Remarkably, antibodies developed to a flu infection in childhood may actually offer us lifelong protection against similar strains of flu, a process known as immune imprinting.
Australia licenses two free vaccines for children under five. Unlike the adult vaccine, they are given over two doses.
Vaccinating kids for the flu seems to work reasonably well. A large US study in 2020 found having at least one dose of vaccine cut the chances of hospitalisation from the flu by 55 per cent.
“So it’s good, but it’s not great,” says Professor Robert Booy, an infectious diseases paediatrician at the University of Sydney, who has run clinical trials of flu vaccines. The overall reduction in infections tends to sit at about 50 to 60 per cent, he says.

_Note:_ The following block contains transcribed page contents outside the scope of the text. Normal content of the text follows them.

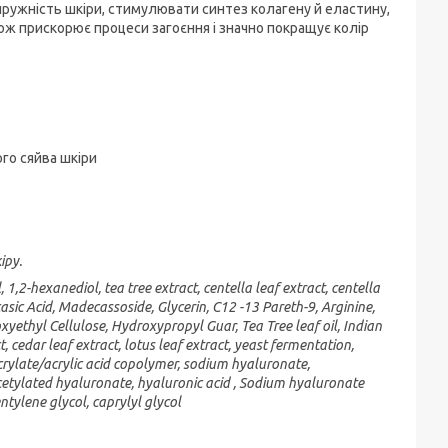
ружність шкіри, стимулювати синтез колагену й еластину,
кож прискорює процеси загоєння і значно покращує колір
го сяйва шкіри
іру.
, 1,2-hexanediol, tea tree extract, centella leaf extract, centella
ecasic Acid, Madecassoside, Glycerin, C12 -13 Pareth-9, Arginine,
ethyl Cellulose, Hydroxypropyl Guar, Tea Tree leaf oil, Indian
 cedar leaf extract, lotus leaf extract, yeast fermentation,
acrylate/acrylic acid copolymer, sodium hyaluronate,
etylated hyaluronate, hyaluronic acid , Sodium hyaluronate
tylene glycol, caprylyl glycol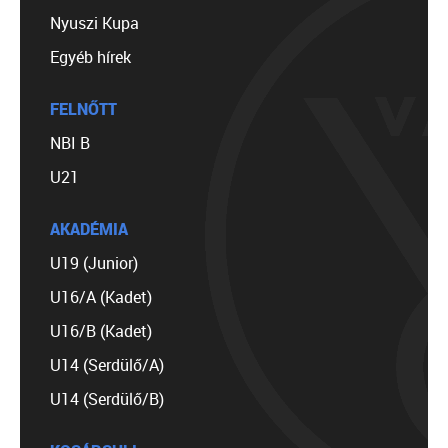
Nyuszi Kupa
Egyéb hírek
FELNŐTT
NBI B
U21
AKADÉMIA
U19 (Junior)
U16/A (Kadet)
U16/B (Kadet)
U14 (Serdülő/A)
U14 (Serdülő/B)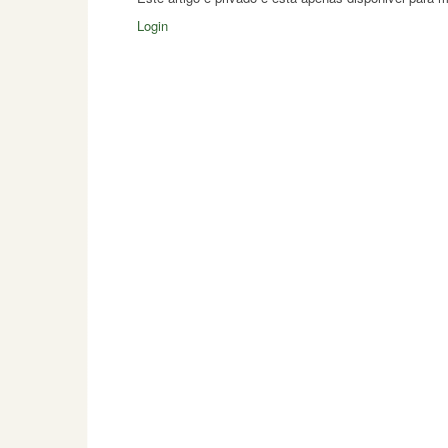
Login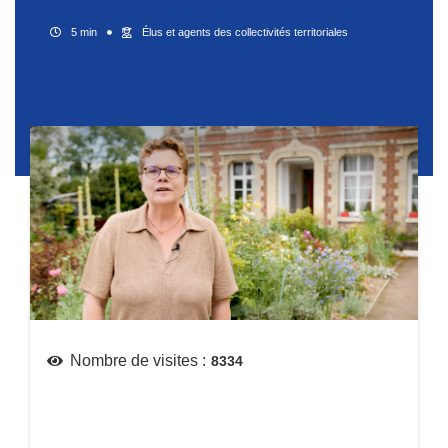
5 min
Élus et agents des collectivités territoriales
Nombre de visites :
8334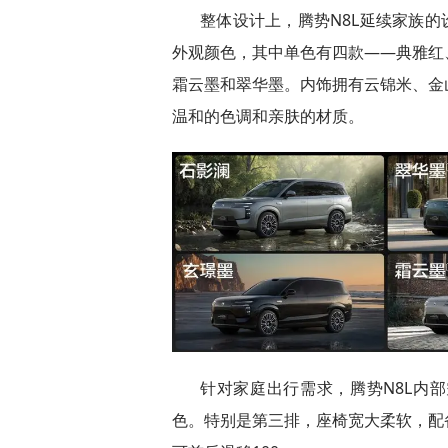
整体设计上，腾势N8L延续家族的
外观颜色，其中单色有四款——典雅红
霜云墨和翠华墨。内饰拥有云锦米、金
温和的色调和亲肤的材质。
针对家庭出行需求，腾势N8L内
色。特别是第三排，座椅宽大柔软，配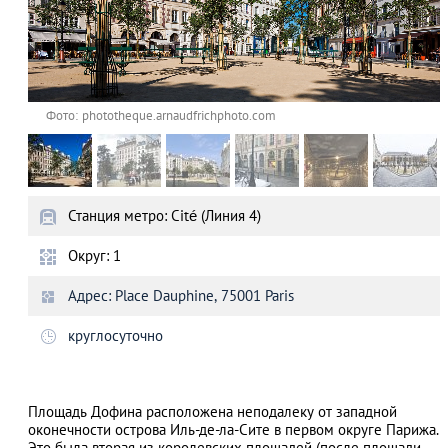
Фото: phototheque.arnaudfrichphoto.com
Станция метро: Cité (Линия 4)
Округ: 1
Адрес: Place Dauphine, 75001 Paris
круглосуточно
Площадь Дофина расположена неподалеку от западной
оконечности острова Иль-де-ла-Сите в первом округе Парижа.
Это была вторая из королевских площадей (после площади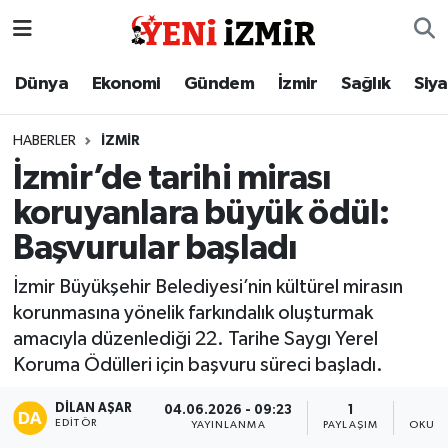
Dünya
İzmir Nöbetçi Eczaneler
Dünya
Ekonomi
Gündem
İzmir
Sağlık
Siy
Ekonomi
İzmir Hava Durumu
HABERLER
İZMIR
İzmir’de tarihi mirası
Gündem
İzmir Namaz Vakitleri
koruyanlara büyük ödül:
İzmir
İzmir Trafik Yoğunluk Haritası
Başvurular başladı
Sağlık
Süper Lig Puan Durumu ve Fikstür
İzmir Büyükşehir Belediyesi’nin kültürel mirasın
korunmasına yönelik farkındalık oluşturmak
Siyaset
Tüm Manşetler
amacıyla düzenlediği 22. Tarihe Saygı Yerel
Koruma Ödülleri için başvuru süreci başladı.
Magazin
Son Dakika Haberleri
DILAN AŞAR
04.06.2026 - 09:23
1
EDITÖR
YAYINLANMA
PAYLAŞIM
OKUNM
Resmi İlanlar
Haber Arşivi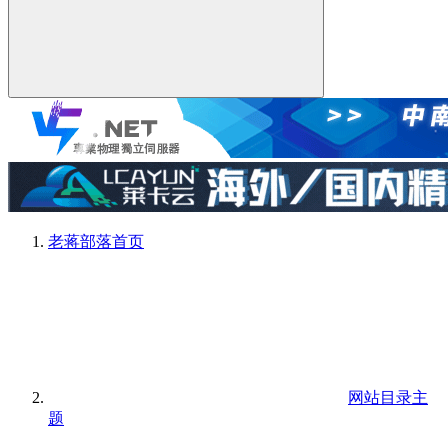
老蒋部落
首页
网站目录主
题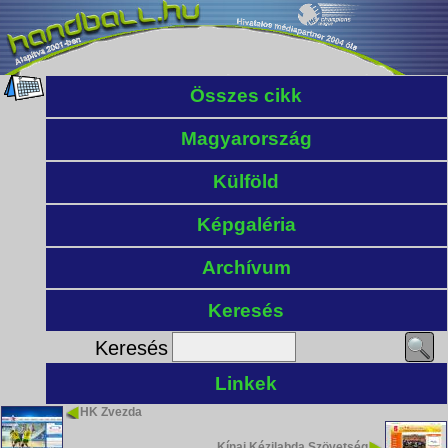
Összes cikk
Magyarország
Külföld
Képgaléria
Archívum
Keresés
Keresés
Linkek
HK Zvezda
Kínai Kézilabda Szövetség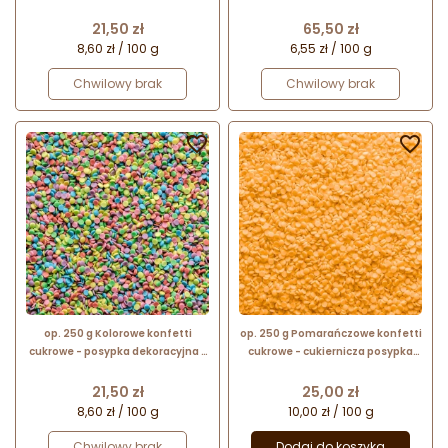
Cena
Cena
21,50 zł
65,50 zł
8,60 zł / 100 g
6,55 zł / 100 g
Chwilowy brak
Chwilowy brak


op. 250 g Kolorowe konfetti
op. 250 g Pomarańczowe konfetti
cukrowe - posypka dekoracyjna -
cukrowe - cukiernicza posypka
kółeczka o śr. 4-6 mm
dekoracyjna - śr. 3-4 mm
Cena
Cena
21,50 zł
25,00 zł
8,60 zł / 100 g
10,00 zł / 100 g
Chwilowy brak
Dodaj do koszyka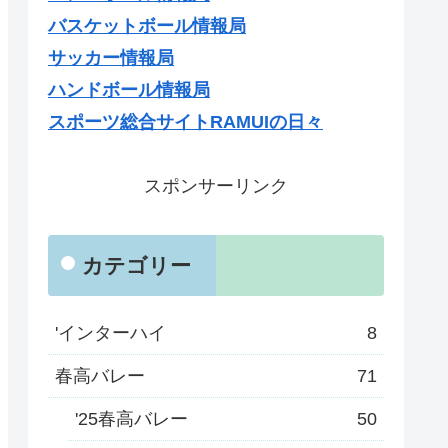
バスケットボール情報局
サッカー情報局
ハンドボール情報局
スポーツ総合サイトRAMUIの日々
スポンサーリンク
カテゴリー
'インターハイ
8
春高バレー
71
'25春高バレー
50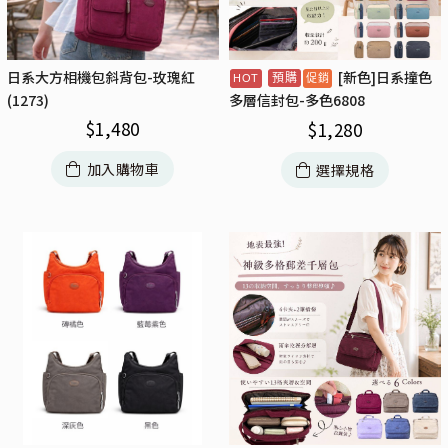
日系大方相機包斜背包-玫瑰紅
[新色]日系撞色
預購
(1273)
多層信封包-多色6808
$
1,480
$
1,280
加入購物車
選擇規格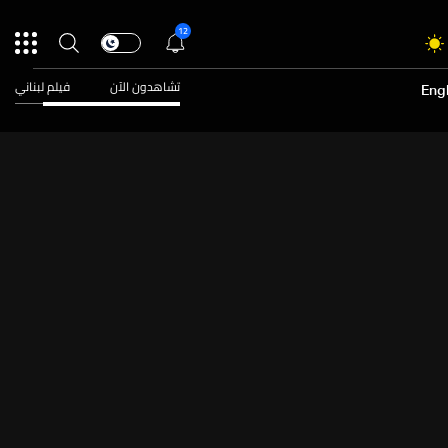
12
تشاهدون الآن
فيلم لبناني
Engl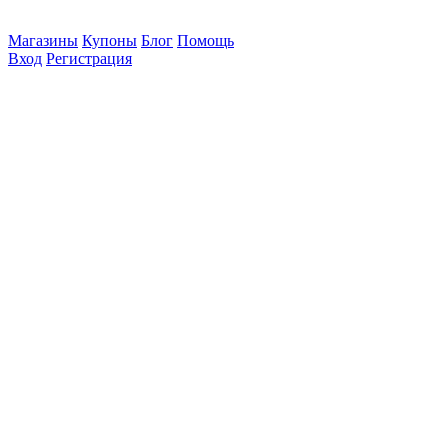
Магазины
Купоны
Блог
Помощь
Вход
Регистрация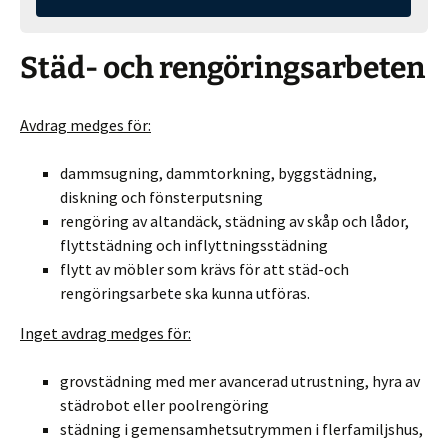
Städ- och rengöringsarbeten
Avdrag medges för:
dammsugning, dammtorkning, byggstädning,
diskning och fönsterputsning
rengöring av altandäck, städning av skåp och lådor,
flyttstädning och inflyttningsstädning
flytt av möbler som krävs för att städ-och
rengöringsarbete ska kunna utföras.
Inget avdrag medges för:
grovstädning med mer avancerad utrustning, hyra av
städrobot eller poolrengöring
städning i gemensamhetsutrymmen i flerfamiljshus,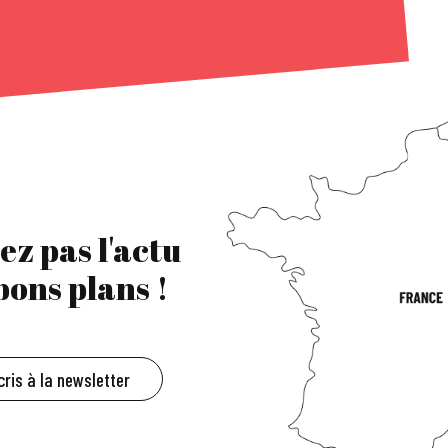
ez pas l'actu
 bons plans !
cris à la newsletter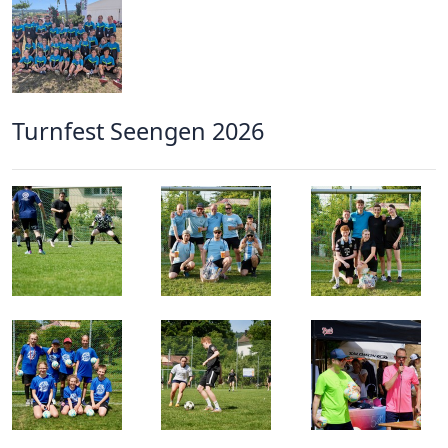
Turnfest Seengen 2026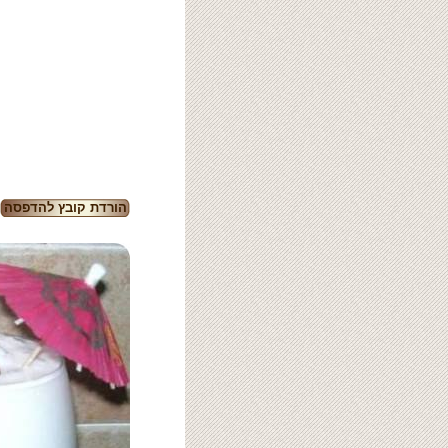
הורדת קובץ להדפסה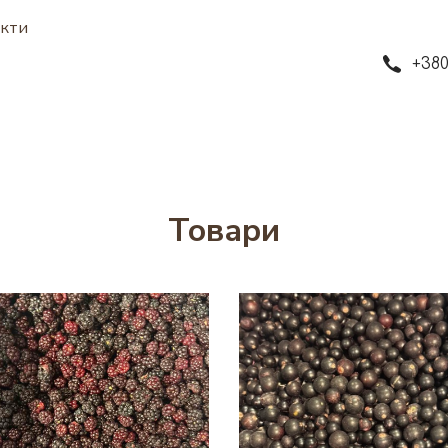
кти
+380
Товари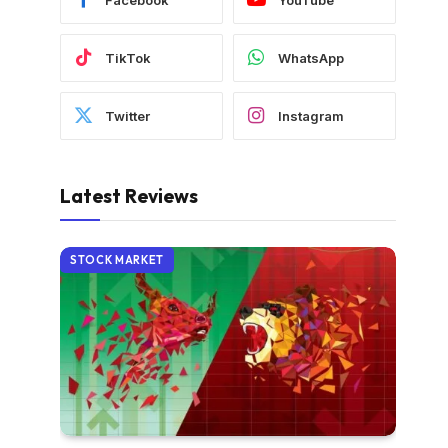
TikTok
WhatsApp
Twitter
Instagram
Latest Reviews
STOCK MARKET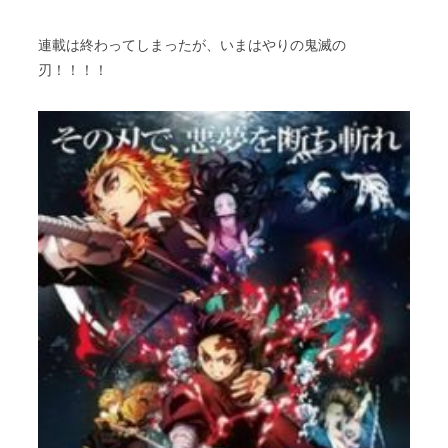
スタッフブログ
納車情報
連載は終わってしまったが、いまはやりの鬼滅の
刃！！！！
ホーム
T.U.C.GROUP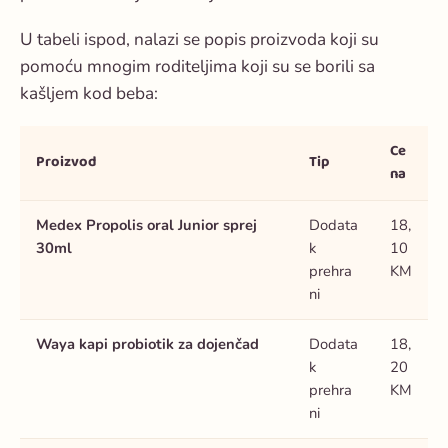
U tabeli ispod, nalazi se popis proizvoda koji su
pomoću mnogim roditeljima koji su se borili sa
kašljem kod beba:
Ce
Proizvod
Tip
na
Medex Propolis oral Junior sprej
Dodata
18,
30ml
k
10
prehra
KM
ni
Waya kapi probiotik za dojenčad
Dodata
18,
k
20
prehra
KM
ni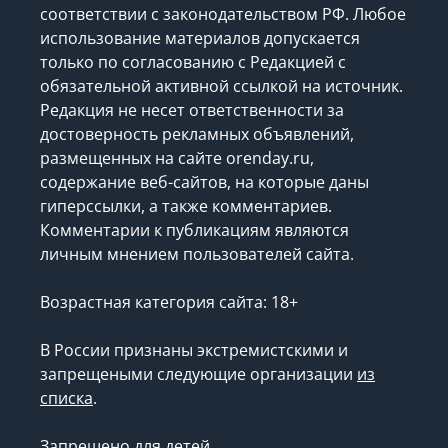
соответствии с законодательством РФ. Любое
использование материалов допускается
только по согласованию с Редакцией с
обязательной активной ссылкой на источник.
Редакция не несет ответственности за
достоверность рекламных объявлений,
размещенных на сайте orenday.ru,
содержание веб-сайтов, на которые даны
гиперссылки, а также комментариев.
Комментарии к публикациям являются
личным мнением пользователей сайта.
Возрастная категория сайта: 18+
В России признаны экстремистскими и
запрещеными следующие организации
из
списка
.
Запрещено для детей.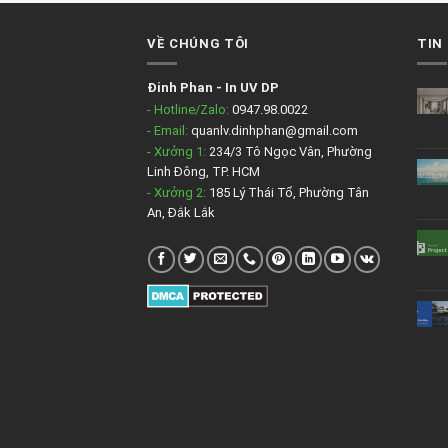
VỀ CHÚNG TÔI
TIN
Đinh Phan
-
In UV DP
- Hotline/Zalo:
0947.98.0022
- Email:
quanlv.dinhphan@gmail.com
- Xưởng 1:
234/3 Tô Ngọc Vân, Phường
Linh Đông, TP. HCM
- Xưởng 2:
185 Lý Thái Tổ, Phường Tân
An, Đắk Lắk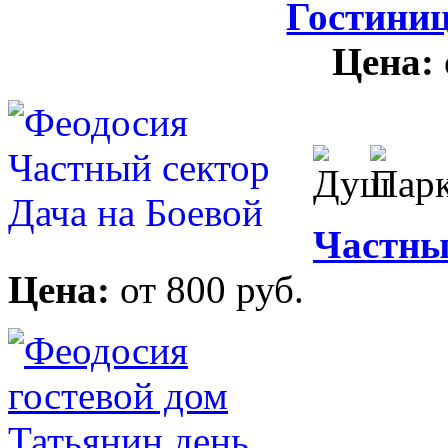
Гостини
Цена:
Частны
Цена:
от 800 руб.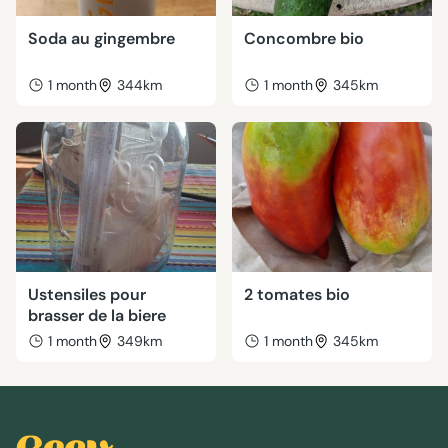
Soda au gingembre
Concombre bio
1 month
344km
1 month
345km
Ustensiles pour
2 tomates bio
brasser de la biere
1 month
349km
1 month
345km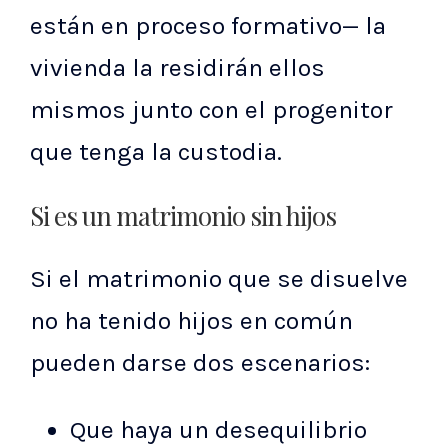
están en proceso formativo— la
vivienda la residirán ellos
mismos junto con el progenitor
que tenga la custodia.
Si es un matrimonio sin hijos
Si el matrimonio que se disuelve
no ha tenido hijos en común
pueden darse dos escenarios:
Que haya un desequilibrio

There are also community benefits. Vaccinating children seems to cut the amount of virus that is spread around the community. Given the number of viruses parents have to endure from their children, avoiding one seems a smart bet.
And the vaccine seems safe. Australia conducted one of the phase 3 trials for one of our vaccines licensed in children. It reported zero serious adverse events or deaths. Just 1.1 per cent of parents take their children to see a doctor in the days after getting a flu shot.
Given all this, why are flu vaccination rates falling among kids?
The obvious answer is: the pandemic. During 2020, parents wanted to protect their kids from COVID, but there was no COVID vaccine, so they got a flu jab instead. “People were trying to take action against something,” says Jessica Kaufman, head of the vaccine social science team at the Murdoch Children’s Research Institute.
After COVID was no longer front of mind, parents began putting less emphasis on the importance of flu protection. Parents are busy as it is without one more thing to think about – and kids don’t much like having needles stuck in their arms.
The flu vaccine is optional, compared to the more stringently recommended vaccines of childhood. Perhaps some parents worry about over-jabbing their kids?
But the world is full of antigens, Booy says. Adding one more is not going to make much of a difference.
“It’s a vaccine that is completely safe. It absolutely helps benefit not only the child, but also the immediate family and everyone around them. Children are super-spreaders,” Macartney says.
“It is definitely not too late to vaccinate. We have influenza on the rise at the moment – it’s looking to be well above previous years.”